Pretend for a moment that your daughter is a high jumper in training. Every day she jumps, but tumbles headlong into the bar. The coach’s solution? Raise the bar.

Sound illogical? Sadly, that’s the situation facing school students across the United States today. Year after year, a majority of students fail proficiency tests in reading and math, according to the National Assessment of Educational Progress.

Congress’ solution? Raise the bar with higher standards and more testing.

The theory is, for the first time, public schools will be fiscally accountable for student progress. Failing schools will either improve or lose federal funds. But it’s doubtful whether this theory will work in practice. Even if the education establishment musters the willpower to “fail” a school, federal funds constitute about 7% of education spending, a weak incentive to reform.

Certainly, some testing is useful. Teachers, parents and students need feedback, and tests provide that. Every state regularly tests students, and it’s from tests that we know student achievement has been sluggish for the past 30 years. But testing has limits. Like a canary in a coal mine, tests tell us when kids are in trouble, but offer no way out.

The solution? School choice. Genuine accountability occurs when parents can demand school excellence or can send their children elsewhere. Private schools outperform public schools for one reason: They must. Tax cuts, educational savings accounts, tuition tax credits and scholarship credits put parents in the driver’s seat.

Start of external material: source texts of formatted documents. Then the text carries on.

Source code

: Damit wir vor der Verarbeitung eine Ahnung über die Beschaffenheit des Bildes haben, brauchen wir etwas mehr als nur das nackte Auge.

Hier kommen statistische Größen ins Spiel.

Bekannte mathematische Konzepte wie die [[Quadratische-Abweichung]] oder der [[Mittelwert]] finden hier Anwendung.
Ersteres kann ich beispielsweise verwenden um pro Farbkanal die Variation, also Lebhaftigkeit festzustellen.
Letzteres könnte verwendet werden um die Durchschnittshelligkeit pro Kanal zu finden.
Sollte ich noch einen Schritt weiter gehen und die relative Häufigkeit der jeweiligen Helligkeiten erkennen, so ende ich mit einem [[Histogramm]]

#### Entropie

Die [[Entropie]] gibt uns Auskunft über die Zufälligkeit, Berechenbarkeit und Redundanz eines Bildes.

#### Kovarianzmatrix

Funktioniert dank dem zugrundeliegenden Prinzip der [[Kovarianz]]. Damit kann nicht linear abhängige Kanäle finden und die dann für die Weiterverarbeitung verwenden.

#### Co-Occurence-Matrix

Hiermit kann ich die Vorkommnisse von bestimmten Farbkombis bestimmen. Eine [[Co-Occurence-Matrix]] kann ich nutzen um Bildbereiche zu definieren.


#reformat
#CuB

Last week, Harvard University released a study of parents whose children received scholarships to attend new schools. Roughly seven out of 10 parents were very satisfied with the academic quality, values and safety of their chosen school, whereas only two out of 10 public-school parents said the same. Similarly, evaluations of choice programs in Dayton, Ohio; New York; Washington, D.C.; and Charlotte, N.C., found that children able to enroll in private schools scored higher on standardized tests than those who stayed in public schools.

Another test will tell us what we already know: Too many students are failing. Educational choice is the only way to ensure that no more children are left behind.